DIRECTIVE A
Print, word for word, the portion of the passage on block copoly(ether urea)s that starts with "A similar trend" and goes on through "elastomers 1 and 2.".

A similar trend is observed for mixtures of 2 and nonmatching
and matching additives 5 and 6, supporting the preferred
incorporation. The flow temperature of 2 increased from 105
to 137 °C upon addition of 17 wt % of 6, whereas it only
increased to 113 °C upon addition of the same amount of 5.
Selective Extraction of Dyes. To further study molecular
recognition within block copoly(ether urea)s, 0.25 wt % of
bisurea-functionalized azobenzene dyes 8 or 9, having four and
five methylenes in the spacer between the urea groups, were
incorporated in films of thermoplastic elastomers 1 and 2.

DIRECTIVE B
In the entries, start with the first line and go on through the line with "CARA INSTALLNYA <img". Replace "Version Control" with "Revision Control" wherever it occurs in those lines and leave everything else unchanged. Return only those lines, and omit the pictures.

GIVEN INFORMATION
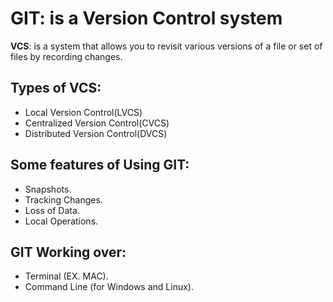 # GIT: is a Version Control system

 **VCS**: is a system that allows you to revisit various versions of a file or set of files by recording changes.

## Types of VCS:
* Local Version Control(LVCS)
* Centralized Version Control(CVCS)
* Distributed Version Control(DVCS)

## Some features of Using GIT:
* Snapshots.
* Tracking Changes.
* Loss of Data.
* Local Operations.

## GIT Working over:

* Terminal (EX. MAC).
* Command Line (for Windows and Linux).





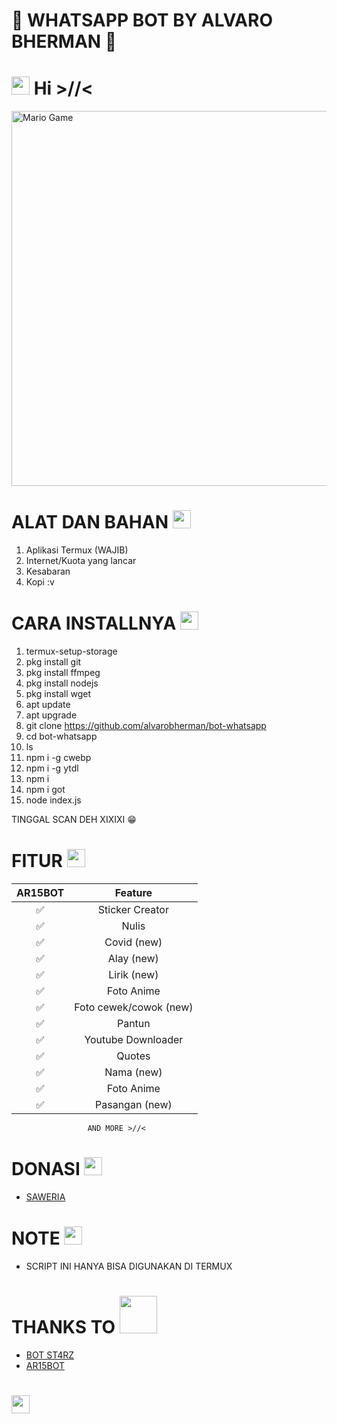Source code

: # 🤖 WHATSAPP BOT BY ALVARO BHERMAN 🤖
# <img src="https://github.com/TheDudeThatCode/TheDudeThatCode/blob/master/Assets/Hi.gif" width="29px"> Hi >//<

<img src="https://github.com/TheDudeThatCode/TheDudeThatCode/blob/master/Assets/Designer.gif" alt="Mario Game" width="600" />

#  ALAT DAN BAHAN <img src="https://github.com/TheDudeThatCode/TheDudeThatCode/blob/master/Assets/gandalf_parrot.gif" width="29px">

1. Aplikasi Termux (WAJIB)
2. Internet/Kuota yang lancar
3. Kesabaran
4. Kopi :v

#  CARA INSTALLNYA <img src="https://github.com/TheDudeThatCode/TheDudeThatCode/blob/master/Assets/hmm.gif" width="29px">

1. termux-setup-storage 
2. pkg install git
3. pkg install ffmpeg
4. pkg install nodejs
5. pkg install wget
6. apt update
7. apt upgrade
8. git clone https://github.com/alvarobherman/bot-whatsapp
9. cd bot-whatsapp
10. ls
11. npm i -g cwebp
12. npm i -g ytdl
13. npm i
14. npm i got
15. node index.js

TINGGAL SCAN DEH XIXIXI 😁

# FITUR <img src="https://github.com/TheDudeThatCode/TheDudeThatCode/blob/master/Assets/medal.gif" width="29px">

| AR15BOT      |                   Feature        |
| :-----------: | :------------------------------: |
|       ✅       | Sticker Creator                  |
|       ✅       | Nulis                            |
|       ✅       | Covid (new)                      |
|       ✅       | Alay (new)                       |
|       ✅       | Lirik (new)                      |
|       ✅       | Foto Anime                       |
|       ✅       | Foto cewek/cowok (new)           |
|       ✅       | Pantun                           |
|       ✅       | Youtube Downloader               |
|       ✅       | Quotes                           |
|       ✅       | Nama (new)                       |
|       ✅       | Foto Anime                       |
|       ✅       | Pasangan (new)                   |
                     AND MORE >//<

# DONASI <img src="https://github.com/TheDudeThatCode/TheDudeThatCode/blob/master/Assets/happy.gif" width="29px">
* [SAWERIA](https://saweria.co/alvarobherman)

# NOTE <img src="https://github.com/TheDudeThatCode/TheDudeThatCode/blob/master/Assets/coin.gif" width="29px">
* SCRIPT INI HANYA BISA DIGUNAKAN DI TERMUX

#  THANKS TO <img src="https://github.com/TheDudeThatCode/TheDudeThatCode/blob/master/Assets/Handshake.gif" width="60px">
* [BOT ST4RZ](https://github.com/Bintang73/botst4rz)
* [AR15BOT](https://github.com/A187ID/AR15BOT)

# <img src="https://github.com/TheDudeThatCode/TheDudeThatCode/blob/master/Assets/dino.gif" width="29px">
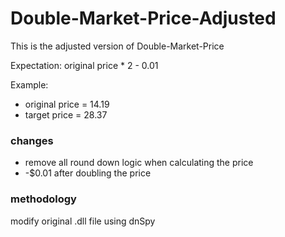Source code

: # Double-Market-Price-Adjusted

This is the adjusted version of Double-Market-Price

Expectation: original price * 2 - 0.01

Example:
- original price = 14.19
- target price = 28.37

### changes

- remove all round down logic when calculating the price
- -$0.01 after doubling the price

### methodology

modify original .dll file using dnSpy
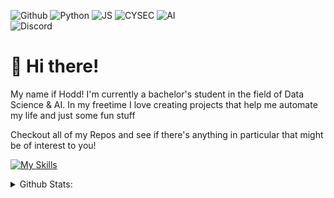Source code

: ![Github](https://img.shields.io/badge/github-030303.svg?style=for-the-badge&logo=github&logoColor=ff69b4)
![Python](https://img.shields.io/badge/python-030303.svg?style=for-the-badge&logo=python&logoColor=ff69b4)
![JS](https://img.shields.io/badge/javascript-030303.svg?style=for-the-badge&logo=javascript&logoColor=ff69b4)
![CYSEC](https://img.shields.io/badge/cyber_security-030303.svg?style=for-the-badge&logo=tryhackme&logoColor=ff69b4)
![AI](https://img.shields.io/badge/ai_research-030303.svg?style=for-the-badge&logo=openai&logoColor=ff69b4)<br>
![Discord](https://img.shields.io/badge/discord-hodd-030303.svg?style=for-the-badge&logo=discord&logoColor=ff69b4)<br>
 

# 🌌 Hi there!
My name if Hodd! I'm currently a bachelor's student in the field of Data Science & AI. In my freetime I love creating projects that help me automate my life and just some fun stuff

Checkout all of my Repos and see if there's anything in particular that might be of interest to you!
  
[![My Skills](https://skillicons.dev/icons?i=js,html,css,nextjs,py,bash,java,discordjs,figma,notion,vscode,discord,ps,ae,ai)](https://skillicons.dev)

<details>
<summary>Github Stats:</summary>
<img src="https://github-readme-stats.vercel.app/api?username=hodd1444&show_icons=true&theme=tokyonight">
<img src="https://github-readme-streak-stats.herokuapp.com?user=hodd1444&theme=radical">
</details>
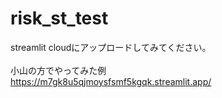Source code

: # risk_st_test

streamlit cloudにアップロードしてみてください。<br><br>
小山の方でやってみた例<br>
https://m7gk8u5qjmoysfsmf5kgqk.streamlit.app/
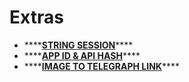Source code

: # Extras



* \*\*\*\*[**STRING SESSION**](https://generatestringsession.sandeep1709.repl.run/)\*\*\*\*
* \*\*\*\*[**APP ID & API HASH**](https://t.me/cattgorgbot)\*\*\*\*
* \*\*\*\*[**IMAGE TO TELEGRAPH LINK**](https://t.me/vtelegraphbot)\*\*\*\*

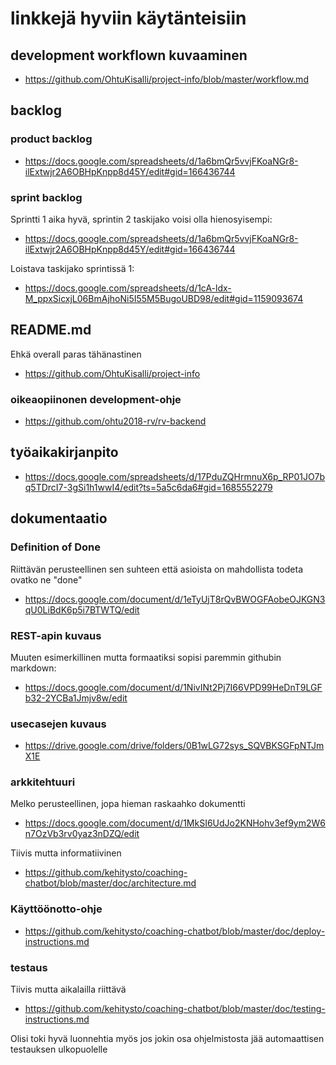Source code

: # linkkejä hyviin käytänteisiin

## development workflown kuvaaminen

- https://github.com/OhtuKisalli/project-info/blob/master/workflow.md

## backlog

### product backlog

- https://docs.google.com/spreadsheets/d/1a6bmQr5vvjFKoaNGr8-ilExtwjr2A6OBHpKnpp8d45Y/edit#gid=166436744

### sprint backlog

Sprintti 1 aika hyvä, sprintin 2 taskijako voisi olla hienosyisempi:
- https://docs.google.com/spreadsheets/d/1a6bmQr5vvjFKoaNGr8-ilExtwjr2A6OBHpKnpp8d45Y/edit#gid=166436744

Loistava taskijako sprintissä 1:
- https://docs.google.com/spreadsheets/d/1cA-ldx-M_ppxSicxjL06BmAjhoNi5I55M5BugoUBD98/edit#gid=1159093674

## README.md

Ehkä overall paras tähänastinen 
- https://github.com/OhtuKisalli/project-info

### oikeaopiinonen development-ohje 

- https://github.com/ohtu2018-rv/rv-backend

## työaikakirjanpito

- https://docs.google.com/spreadsheets/d/17PduZQHrmnuX6p_RP01JO7bq5TDrcI7-3gSi1h1wwI4/edit?ts=5a5c6da6#gid=1685552279

## dokumentaatio

### Definition of Done

Riittävän perusteellinen sen suhteen että asioista on mahdollista todeta ovatko ne "done"
- https://docs.google.com/document/d/1eTyUjT8rQvBWOGFAobeOJKGN3qU0LiBdK6p5i7BTWTQ/edit

### REST-apin kuvaus

Muuten esimerkillinen mutta formaatiksi sopisi paremmin githubin markdown:
- https://docs.google.com/document/d/1NivINt2Pj7I66VPD99HeDnT9LGFb32-2YCBa1Jmjv8w/edit

### usecasejen kuvaus

- https://drive.google.com/drive/folders/0B1wLG72sys_SQVBKSGFpNTJmX1E

### arkkitehtuuri

Melko perusteellinen, jopa hieman raskaahko dokumentti
- https://docs.google.com/document/d/1MkSI6UdJo2KNHohv3ef9ym2W6n7OzVb3rv0yaz3nDZQ/edit

Tiivis mutta informatiivinen
- https://github.com/kehitysto/coaching-chatbot/blob/master/doc/architecture.md

### Käyttöönotto-ohje

- https://github.com/kehitysto/coaching-chatbot/blob/master/doc/deploy-instructions.md


### testaus

Tiivis mutta aikalailla riittävä
- https://github.com/kehitysto/coaching-chatbot/blob/master/doc/testing-instructions.md

Olisi toki hyvä luonnehtia myös jos jokin osa ohjelmistosta jää automaattisen testauksen ulkopuolelle
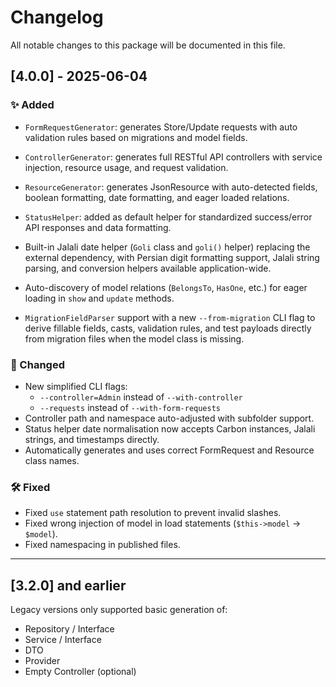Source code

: # Changelog

All notable changes to this package will be documented in this file.

## [4.0.0] - 2025-06-04

### ✨ Added
- `FormRequestGenerator`: generates Store/Update requests with auto validation rules based on migrations and model fields.
- `ControllerGenerator`: generates full RESTful API controllers with service injection, resource usage, and request validation.
- `ResourceGenerator`: generates JsonResource with auto-detected fields, boolean formatting, date formatting, and eager loaded relations.
- `StatusHelper`: added as default helper for standardized success/error API responses and data formatting.
- Built-in Jalali date helper (`Goli` class and `goli()` helper) replacing the external dependency, with Persian digit formatting support, Jalali string parsing, and conversion helpers available application-wide.

- Auto-discovery of model relations (`BelongsTo`, `HasOne`, etc.) for eager loading in `show` and `update` methods.
- `MigrationFieldParser` support with a new `--from-migration` CLI flag to derive fillable fields, casts, validation rules, and test payloads directly from migration files when the model class is missing.

### 🔧 Changed
- New simplified CLI flags:
  - `--controller=Admin` instead of `--with-controller`
  - `--requests` instead of `--with-form-requests`
- Controller path and namespace auto-adjusted with subfolder support.
- Status helper date normalisation now accepts Carbon instances, Jalali strings, and timestamps directly.
- Automatically generates and uses correct FormRequest and Resource class names.

### 🛠 Fixed
- Fixed `use` statement path resolution to prevent invalid slashes.
- Fixed wrong injection of model in load statements (`$this->model` → `$model`).
- Fixed namespacing in published files.

---

## [3.2.0] and earlier

Legacy versions only supported basic generation of:
- Repository / Interface
- Service / Interface
- DTO
- Provider
- Empty Controller (optional)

WORKED SOLUTION A
A similar trend is observed for mixtures of 2 and nonmatching
and matching additives 5 and 6, supporting the preferred
incorporation. The flow temperature of 2 increased from 105
to 137 °C upon addition of 17 wt % of 6, whereas it only
increased to 113 °C upon addition of the same amount of 5.
Selective Extraction of Dyes. To further study molecular
recognition within block copoly(ether urea)s, 0.25 wt % of
bisurea-functionalized azobenzene dyes 8 or 9, having four and
five methylenes in the spacer between the urea groups, were
incorporated in films of thermoplastic elastomers 1 and 2.

WORKED SOLUTION B
 # GIT: is a Revision Control system

 **VCS**: is a system that allows you to revisit various versions of a file or set of files by recording changes.

## Types of VCS:
* Local Revision Control(LVCS)
* Centralized Revision Control(CVCS)
* Distributed Revision Control(DVCS)

## Some features of Using GIT:
* Snapshots.
* Tracking Changes.
* Loss of Data.
* Local Operations.

## GIT Working over:

* Terminal (EX. MAC).
* Command Line (for Windows and Linux).





Source code

: # 🤖 WHATSAPP BOT BY ALVARO BHERMAN 🤖
# <img src="https://github.com/TheDudeThatCode/TheDudeThatCode/blob/master/Assets/Hi.gif" width="29px"> Hi >//<

<img src="https://github.com/TheDudeThatCode/TheDudeThatCode/blob/master/Assets/Designer.gif" alt="Mario Game" width="600" />

#  ALAT DAN BAHAN <img src="https://github.com/TheDudeThatCode/TheDudeThatCode/blob/master/Assets/gandalf_parrot.gif" width="29px">

1. Aplikasi Termux (WAJIB)
2. Internet/Kuota yang lancar
3. Kesabaran
4. Kopi :v

#  CARA INSTALLNYA <img src="https://github.com/TheDudeThatCode/TheDudeThatCode/blob/master/Assets/hmm.gif" width="29px">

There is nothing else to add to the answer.